/---
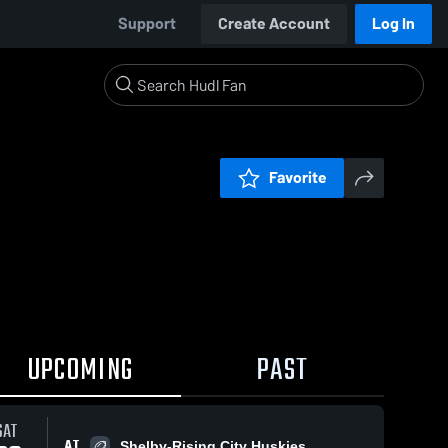
Support
Create Account
Log In
Favorite
UPCOMING
PAST
SAT
AT
Shelby-Rising City Huskies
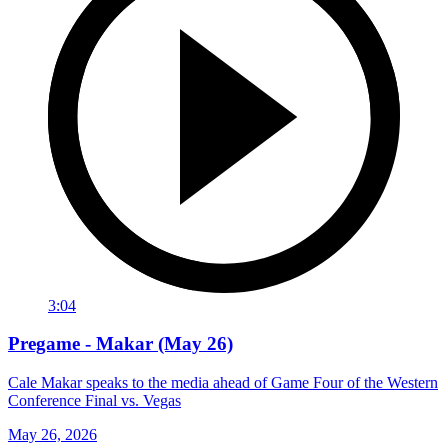
3:04
Pregame - Makar (May 26)
Cale Makar speaks to the media ahead of Game Four of the Western
Conference Final vs. Vegas
May 26, 2026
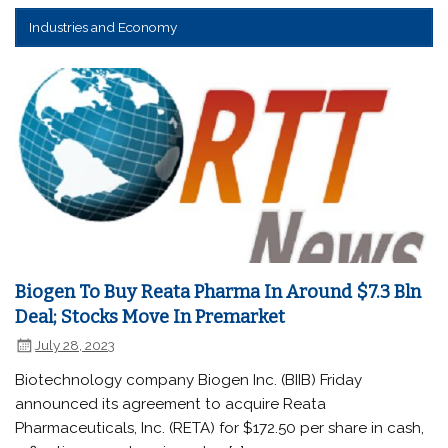
Industries and Economy
Biogen To Buy Reata Pharma In Around $7.3 Bln
Deal; Stocks Move In Premarket
July 28, 2023
Biotechnology company Biogen Inc. (BIIB) Friday
announced its agreement to acquire Reata
Pharmaceuticals, Inc. (RETA) for $172.50 per share in cash,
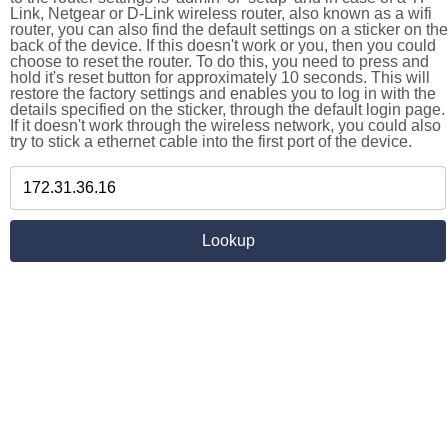
Link, Netgear or D-Link wireless router, also known as a wifi
router, you can also find the default settings on a sticker on the
back of the device. If this doesn't work or you, then you could
choose to reset the router. To do this, you need to press and
hold it's reset button for approximately 10 seconds. This will
restore the factory settings and enables you to log in with the
details specified on the sticker, through the default login page.
If it doesn't work through the wireless network, you could also
try to stick a ethernet cable into the first port of the device.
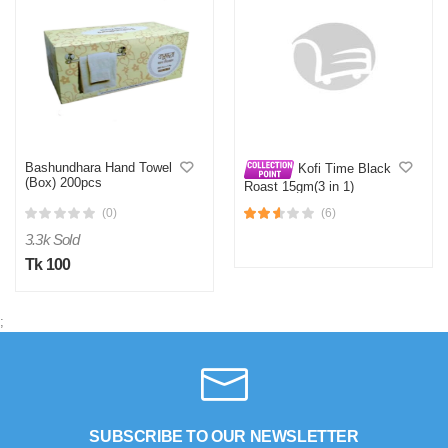
Bashundhara Hand Towel
Kofi Time Black
(Box) 200pcs
Roast 15gm(3 in 1)
(0)
(6)
3.3k Sold
Tk 100
;
SUBSCRIBE TO OUR NEWSLETTER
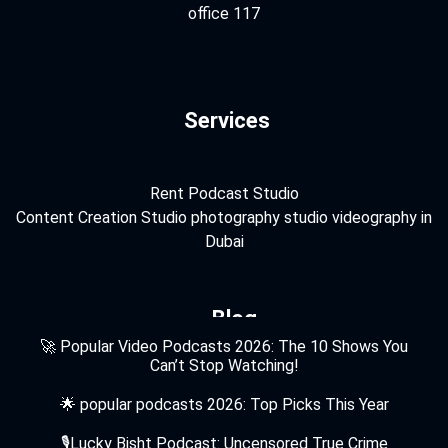
office 117
Services
Rent Podcast Studio
Content Creation Studio
photography studio
videography in
Dubai
Blog
🚀 Popular Video Podcasts 2026: The 10 Shows You
Can’t Stop Watching!
🌟 popular podcasts 2026: Top Picks This Year
🎙️Lucky Bisht Podcast: Uncensored True Crime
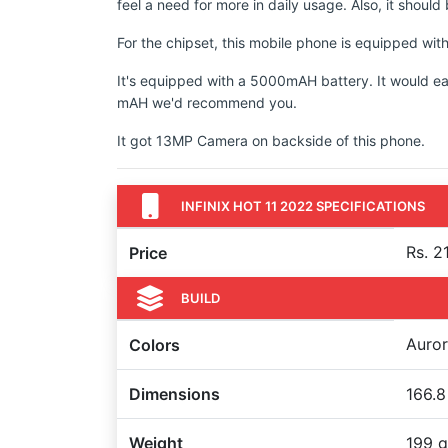
feel a need for more in daily usage. Also, it shoul
For the chipset, this mobile phone is equipped wit
It's equipped with a 5000mAH battery. It would ea
mAH we'd recommend you.
It got 13MP Camera on backside of this phone.
INFINIX HOT 11 2022 SPECIFICATIONS
Rs. 2
Price
BUILD
Auror
Colors
Dimensions
166.8
Weight
199 g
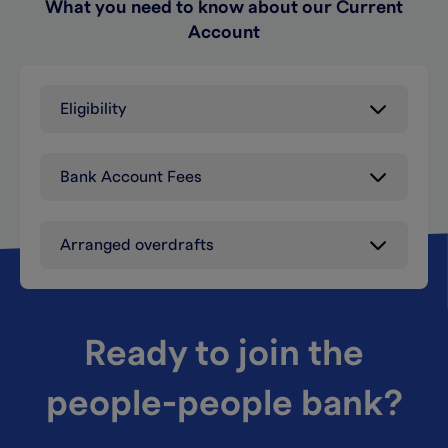
What you need to know about our Current
Account
Eligibility
Bank Account Fees
Arranged overdrafts
Ready to join the
people-people bank?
\---
Copy the text from all eight items above word for word and line by line, and leave out the pictures.

Support
Create Account
Log In
Favorite
UPCOMING
PAST
SAT
AT
Shelby-Rising City Huskies
3:04
Pregame - Makar (May 26)
Cale Makar speaks to the media ahead of Game Four of the Western
Conference Final vs. Vegas
May 26, 2026
Industries and Economy
Biogen To Buy Reata Pharma In Around $7.3 Bln
Deal; Stocks Move In Premarket
July 28, 2023
Biotechnology company Biogen Inc. (BIIB) Friday
announced its agreement to acquire Reata
Pharmaceuticals, Inc. (RETA) for $172.50 per share in cash,
Link, Netgear or D-Link wireless router, also known as a wifi
router, you can also find the default settings on a sticker on the
back of the device. If this doesn't work or you, then you could
choose to reset the router. To do this, you need to press and
hold it's reset button for approximately 10 seconds. This will
restore the factory settings and enables you to log in with the
details specified on the sticker, through the default login page.
If it doesn't work through the wireless network, you could also
try to stick a ethernet cable into the first port of the device.
Bashundhara Hand Towel
Kofi Time Black
(Box) 200pcs
Roast 15gm(3 in 1)
(0)
(6)
3.3k Sold
Tk 100
;
SUBSCRIBE TO OUR NEWSLETTER
office 117
Services
Rent Podcast Studio
Content Creation Studio
photography studio
videography in
Dubai
Blog
🚀 Popular Video Podcasts 2026: The 10 Shows You
Can’t Stop Watching!
🌟 popular podcasts 2026: Top Picks This Year
🎙️Lucky Bisht Podcast: Uncensored True Crime
feel a need for more in daily usage. Also, it shoul
For the chipset, this mobile phone is equipped wit
It's equipped with a 5000mAH battery. It would ea
mAH we'd recommend you.
It got 13MP Camera on backside of this phone.
INFINIX HOT 11 2022 SPECIFICATIONS
Rs. 2
Price
BUILD
Auror
Colors
Dimensions
166.8
Weight
199 g
What you need to know about our Current
Account
Eligibility
Bank Account Fees
Arranged overdrafts
Ready to join the
people-people bank?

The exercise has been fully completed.